Deliveroo has become the latest food delivery tech firm to retreat from its international markets after the London-listed business said it would be shutting down its operations in Hong Kong.
In a stock exchange update, Deliveroo said its Hong Kong platform would be live until 7 April, after which liquidators will manage closure of the business and the remainder of its assets in the most efficient way possible.
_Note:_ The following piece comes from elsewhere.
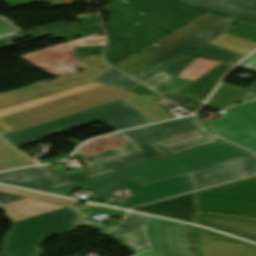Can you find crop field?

Some of the assets would be sold to rival Foodpanda.
Hong Kong represented 5% of Group GTV and had a 5 percentage point negative impact on International GTV growth and remains adjusted EBITDA negative, the firm said.
“There are several dynamics specific to the Hong Kong market which led the board to consider strategic options and, given the group’s commitment to disciplined capital allocation, determine that it would not serve shareholders’ best interests to continue to operate in Hong Kong.”
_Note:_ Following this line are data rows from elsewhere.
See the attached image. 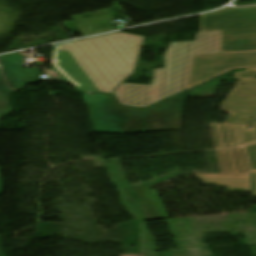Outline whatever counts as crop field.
Wrapping results in <instances>:
<instances>
[{
  "mask_svg": "<svg viewBox=\"0 0 256 256\" xmlns=\"http://www.w3.org/2000/svg\"><path fill=\"white\" fill-rule=\"evenodd\" d=\"M222 174L256 169V145L217 151Z\"/></svg>",
  "mask_w": 256,
  "mask_h": 256,
  "instance_id": "crop-field-4",
  "label": "crop field"
},
{
  "mask_svg": "<svg viewBox=\"0 0 256 256\" xmlns=\"http://www.w3.org/2000/svg\"><path fill=\"white\" fill-rule=\"evenodd\" d=\"M207 185L227 187L231 192H249L247 175H197Z\"/></svg>",
  "mask_w": 256,
  "mask_h": 256,
  "instance_id": "crop-field-6",
  "label": "crop field"
},
{
  "mask_svg": "<svg viewBox=\"0 0 256 256\" xmlns=\"http://www.w3.org/2000/svg\"><path fill=\"white\" fill-rule=\"evenodd\" d=\"M256 69H249L247 72L236 74V78L238 79H247V78H255Z\"/></svg>",
  "mask_w": 256,
  "mask_h": 256,
  "instance_id": "crop-field-7",
  "label": "crop field"
},
{
  "mask_svg": "<svg viewBox=\"0 0 256 256\" xmlns=\"http://www.w3.org/2000/svg\"><path fill=\"white\" fill-rule=\"evenodd\" d=\"M145 37L114 33L53 46L70 51L100 92L114 88L135 72Z\"/></svg>",
  "mask_w": 256,
  "mask_h": 256,
  "instance_id": "crop-field-1",
  "label": "crop field"
},
{
  "mask_svg": "<svg viewBox=\"0 0 256 256\" xmlns=\"http://www.w3.org/2000/svg\"><path fill=\"white\" fill-rule=\"evenodd\" d=\"M252 197H256V172L250 173Z\"/></svg>",
  "mask_w": 256,
  "mask_h": 256,
  "instance_id": "crop-field-8",
  "label": "crop field"
},
{
  "mask_svg": "<svg viewBox=\"0 0 256 256\" xmlns=\"http://www.w3.org/2000/svg\"><path fill=\"white\" fill-rule=\"evenodd\" d=\"M252 114L231 113L224 124L211 123L215 147H236L256 142V118L253 127L247 130Z\"/></svg>",
  "mask_w": 256,
  "mask_h": 256,
  "instance_id": "crop-field-3",
  "label": "crop field"
},
{
  "mask_svg": "<svg viewBox=\"0 0 256 256\" xmlns=\"http://www.w3.org/2000/svg\"><path fill=\"white\" fill-rule=\"evenodd\" d=\"M129 189L144 220L168 218L155 191L149 190L148 187H135Z\"/></svg>",
  "mask_w": 256,
  "mask_h": 256,
  "instance_id": "crop-field-5",
  "label": "crop field"
},
{
  "mask_svg": "<svg viewBox=\"0 0 256 256\" xmlns=\"http://www.w3.org/2000/svg\"><path fill=\"white\" fill-rule=\"evenodd\" d=\"M220 53V32L197 33L194 42L171 43L165 69H153L150 86L122 83L113 95L122 105L147 107L187 89L193 54Z\"/></svg>",
  "mask_w": 256,
  "mask_h": 256,
  "instance_id": "crop-field-2",
  "label": "crop field"
}]
</instances>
Deliveroo shares rose as much as 2.5% to 128p in early London trade on the back of the announcement.
The moves comes despite assurances from CEO Will Shu as recently as August that the firm had no plans to withdraw from any of its markets in the coming months, adding: “We’re happy with the markets we’re in.”
The firm’s closest rival in Europe, Just Eat, withdrew from France and New Zealand last year. It also sold its US business GrubHub in a $650m deal.
In previous years, Deliveroo has exited Germany, Taiwan, Spain, the Netherlands and Australia. In Europe, the firm continues to operate in the UK, Ireland, France, Belgium and Italy.
Deliveroo first launched operations in Hong Kong after completing a $100m Series D funding round in 2015.